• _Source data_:
********************
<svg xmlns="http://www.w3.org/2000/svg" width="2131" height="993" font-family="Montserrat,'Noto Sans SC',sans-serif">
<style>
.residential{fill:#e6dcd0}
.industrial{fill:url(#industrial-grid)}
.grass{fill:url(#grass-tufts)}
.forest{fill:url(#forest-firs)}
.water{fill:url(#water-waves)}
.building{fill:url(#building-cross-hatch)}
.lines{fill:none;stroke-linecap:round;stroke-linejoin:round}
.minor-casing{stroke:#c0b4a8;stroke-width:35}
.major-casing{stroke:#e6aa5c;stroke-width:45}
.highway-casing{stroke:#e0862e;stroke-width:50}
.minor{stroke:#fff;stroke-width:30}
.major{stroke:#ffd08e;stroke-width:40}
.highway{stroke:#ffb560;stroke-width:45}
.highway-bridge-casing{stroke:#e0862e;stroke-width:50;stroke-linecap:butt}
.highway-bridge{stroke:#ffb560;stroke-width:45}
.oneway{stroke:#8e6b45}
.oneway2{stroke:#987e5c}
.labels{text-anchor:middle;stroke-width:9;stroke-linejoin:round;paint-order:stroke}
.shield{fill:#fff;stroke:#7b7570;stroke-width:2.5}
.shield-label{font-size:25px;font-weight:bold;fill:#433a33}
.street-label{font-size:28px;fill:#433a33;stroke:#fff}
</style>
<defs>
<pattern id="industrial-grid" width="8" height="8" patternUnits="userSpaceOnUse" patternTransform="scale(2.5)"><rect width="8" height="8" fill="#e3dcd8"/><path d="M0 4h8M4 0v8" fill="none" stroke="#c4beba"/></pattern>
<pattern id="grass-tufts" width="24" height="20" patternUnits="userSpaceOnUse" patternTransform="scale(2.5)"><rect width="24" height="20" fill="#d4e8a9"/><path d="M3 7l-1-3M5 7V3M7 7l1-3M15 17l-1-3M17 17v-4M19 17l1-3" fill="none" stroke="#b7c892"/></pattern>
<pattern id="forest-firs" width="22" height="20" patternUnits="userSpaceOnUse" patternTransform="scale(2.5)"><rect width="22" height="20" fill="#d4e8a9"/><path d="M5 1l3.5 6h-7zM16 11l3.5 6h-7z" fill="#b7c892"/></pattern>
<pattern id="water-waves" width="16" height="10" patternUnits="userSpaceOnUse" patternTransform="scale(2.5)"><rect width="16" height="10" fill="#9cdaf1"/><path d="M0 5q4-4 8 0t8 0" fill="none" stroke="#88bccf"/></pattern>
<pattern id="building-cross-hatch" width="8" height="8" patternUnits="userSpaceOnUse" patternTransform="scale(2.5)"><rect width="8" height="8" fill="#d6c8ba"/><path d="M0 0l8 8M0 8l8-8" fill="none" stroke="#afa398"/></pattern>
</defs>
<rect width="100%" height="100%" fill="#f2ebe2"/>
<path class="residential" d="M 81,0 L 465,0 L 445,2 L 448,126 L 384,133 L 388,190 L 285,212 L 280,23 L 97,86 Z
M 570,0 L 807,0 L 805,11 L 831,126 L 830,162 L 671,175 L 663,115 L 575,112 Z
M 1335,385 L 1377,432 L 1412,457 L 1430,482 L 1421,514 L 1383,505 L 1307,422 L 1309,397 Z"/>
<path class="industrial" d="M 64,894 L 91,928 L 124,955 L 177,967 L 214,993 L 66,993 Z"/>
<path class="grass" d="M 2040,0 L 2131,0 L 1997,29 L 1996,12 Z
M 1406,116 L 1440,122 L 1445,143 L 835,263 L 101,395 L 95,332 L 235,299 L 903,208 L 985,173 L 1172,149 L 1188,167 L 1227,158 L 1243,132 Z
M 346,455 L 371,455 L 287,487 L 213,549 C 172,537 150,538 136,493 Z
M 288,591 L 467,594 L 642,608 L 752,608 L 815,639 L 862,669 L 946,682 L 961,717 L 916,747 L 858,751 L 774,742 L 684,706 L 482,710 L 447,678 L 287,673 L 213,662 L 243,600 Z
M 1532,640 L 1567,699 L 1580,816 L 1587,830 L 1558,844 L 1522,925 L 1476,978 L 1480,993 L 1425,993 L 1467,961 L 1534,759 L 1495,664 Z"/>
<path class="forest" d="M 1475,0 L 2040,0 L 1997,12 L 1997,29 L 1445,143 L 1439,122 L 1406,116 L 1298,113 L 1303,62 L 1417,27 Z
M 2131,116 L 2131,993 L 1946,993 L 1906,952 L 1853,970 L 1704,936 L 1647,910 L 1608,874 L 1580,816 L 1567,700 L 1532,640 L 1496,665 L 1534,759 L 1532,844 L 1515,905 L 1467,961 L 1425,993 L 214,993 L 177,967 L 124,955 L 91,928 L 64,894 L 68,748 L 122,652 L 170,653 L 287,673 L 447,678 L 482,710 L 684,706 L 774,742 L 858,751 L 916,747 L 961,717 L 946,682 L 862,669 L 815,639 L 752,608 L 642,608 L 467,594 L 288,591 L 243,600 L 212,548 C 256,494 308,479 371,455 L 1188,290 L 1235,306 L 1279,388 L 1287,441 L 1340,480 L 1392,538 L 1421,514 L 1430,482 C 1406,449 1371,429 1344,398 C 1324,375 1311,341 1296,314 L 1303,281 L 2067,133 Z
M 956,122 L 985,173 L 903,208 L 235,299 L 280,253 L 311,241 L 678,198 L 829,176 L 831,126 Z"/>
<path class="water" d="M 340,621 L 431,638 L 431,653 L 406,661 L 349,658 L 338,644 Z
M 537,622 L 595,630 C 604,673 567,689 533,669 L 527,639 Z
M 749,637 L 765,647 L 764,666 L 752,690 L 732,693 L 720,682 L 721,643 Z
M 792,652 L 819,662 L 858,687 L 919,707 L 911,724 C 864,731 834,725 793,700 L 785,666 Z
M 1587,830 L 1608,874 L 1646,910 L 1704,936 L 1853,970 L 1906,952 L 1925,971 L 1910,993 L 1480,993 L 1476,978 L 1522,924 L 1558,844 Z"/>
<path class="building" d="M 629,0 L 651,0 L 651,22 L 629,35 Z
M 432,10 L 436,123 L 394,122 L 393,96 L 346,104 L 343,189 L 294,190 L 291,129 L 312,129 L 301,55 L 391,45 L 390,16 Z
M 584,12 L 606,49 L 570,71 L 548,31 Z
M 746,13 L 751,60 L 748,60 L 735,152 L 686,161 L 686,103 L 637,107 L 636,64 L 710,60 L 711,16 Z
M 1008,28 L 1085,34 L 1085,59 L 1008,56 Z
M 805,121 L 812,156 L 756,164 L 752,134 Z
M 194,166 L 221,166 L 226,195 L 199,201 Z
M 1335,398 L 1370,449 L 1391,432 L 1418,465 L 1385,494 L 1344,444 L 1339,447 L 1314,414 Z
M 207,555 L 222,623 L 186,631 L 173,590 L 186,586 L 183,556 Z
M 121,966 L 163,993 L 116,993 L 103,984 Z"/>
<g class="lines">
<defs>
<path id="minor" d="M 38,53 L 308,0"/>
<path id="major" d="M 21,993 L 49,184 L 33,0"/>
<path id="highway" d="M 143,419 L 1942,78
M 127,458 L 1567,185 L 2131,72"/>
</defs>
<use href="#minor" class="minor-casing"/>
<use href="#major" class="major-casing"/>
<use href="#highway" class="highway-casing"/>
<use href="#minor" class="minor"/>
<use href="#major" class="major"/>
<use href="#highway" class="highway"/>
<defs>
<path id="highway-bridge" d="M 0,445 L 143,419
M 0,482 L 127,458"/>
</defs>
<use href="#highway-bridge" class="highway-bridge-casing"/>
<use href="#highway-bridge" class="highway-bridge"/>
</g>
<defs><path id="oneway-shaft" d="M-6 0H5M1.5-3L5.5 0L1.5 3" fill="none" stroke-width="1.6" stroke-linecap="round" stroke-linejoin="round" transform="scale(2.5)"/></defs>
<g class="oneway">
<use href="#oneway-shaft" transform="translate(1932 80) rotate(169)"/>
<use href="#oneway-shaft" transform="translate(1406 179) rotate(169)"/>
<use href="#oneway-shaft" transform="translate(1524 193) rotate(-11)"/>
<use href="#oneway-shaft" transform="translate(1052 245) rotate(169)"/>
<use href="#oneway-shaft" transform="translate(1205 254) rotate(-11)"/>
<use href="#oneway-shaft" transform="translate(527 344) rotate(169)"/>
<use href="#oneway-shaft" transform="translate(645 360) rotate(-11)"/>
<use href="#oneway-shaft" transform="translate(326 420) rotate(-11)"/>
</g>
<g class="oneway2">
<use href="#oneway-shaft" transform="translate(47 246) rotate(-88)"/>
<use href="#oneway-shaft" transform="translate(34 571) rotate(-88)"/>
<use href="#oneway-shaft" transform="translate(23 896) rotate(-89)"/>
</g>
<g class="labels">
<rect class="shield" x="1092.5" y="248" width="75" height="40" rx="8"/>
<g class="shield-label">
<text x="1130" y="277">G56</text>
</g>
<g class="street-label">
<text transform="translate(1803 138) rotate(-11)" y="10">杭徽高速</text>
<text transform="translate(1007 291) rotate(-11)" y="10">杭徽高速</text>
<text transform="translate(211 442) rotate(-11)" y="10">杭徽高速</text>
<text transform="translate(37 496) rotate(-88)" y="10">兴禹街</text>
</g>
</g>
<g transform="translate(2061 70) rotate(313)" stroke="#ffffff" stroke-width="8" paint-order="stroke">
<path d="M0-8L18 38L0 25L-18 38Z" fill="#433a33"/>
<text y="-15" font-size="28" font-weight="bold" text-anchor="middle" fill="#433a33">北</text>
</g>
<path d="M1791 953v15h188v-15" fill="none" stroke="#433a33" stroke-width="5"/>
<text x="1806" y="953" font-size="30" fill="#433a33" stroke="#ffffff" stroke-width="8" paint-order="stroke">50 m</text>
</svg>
********************
• _EXERCISE DESCRIPTION_: Look through the entries and return every line where "linejoin" appears.

• _EXERCISE OUTPUT_:
.lines{fill:none;stroke-linecap:round;stroke-linejoin:round}
.labels{text-anchor:middle;stroke-width:9;stroke-linejoin:round;paint-order:stroke}
<defs><path id="oneway-shaft" d="M-6 0H5M1.5-3L5.5 0L1.5 3" fill="none" stroke-width="1.6" stroke-linecap="round" stroke-linejoin="round" transform="scale(2.5)"/></defs>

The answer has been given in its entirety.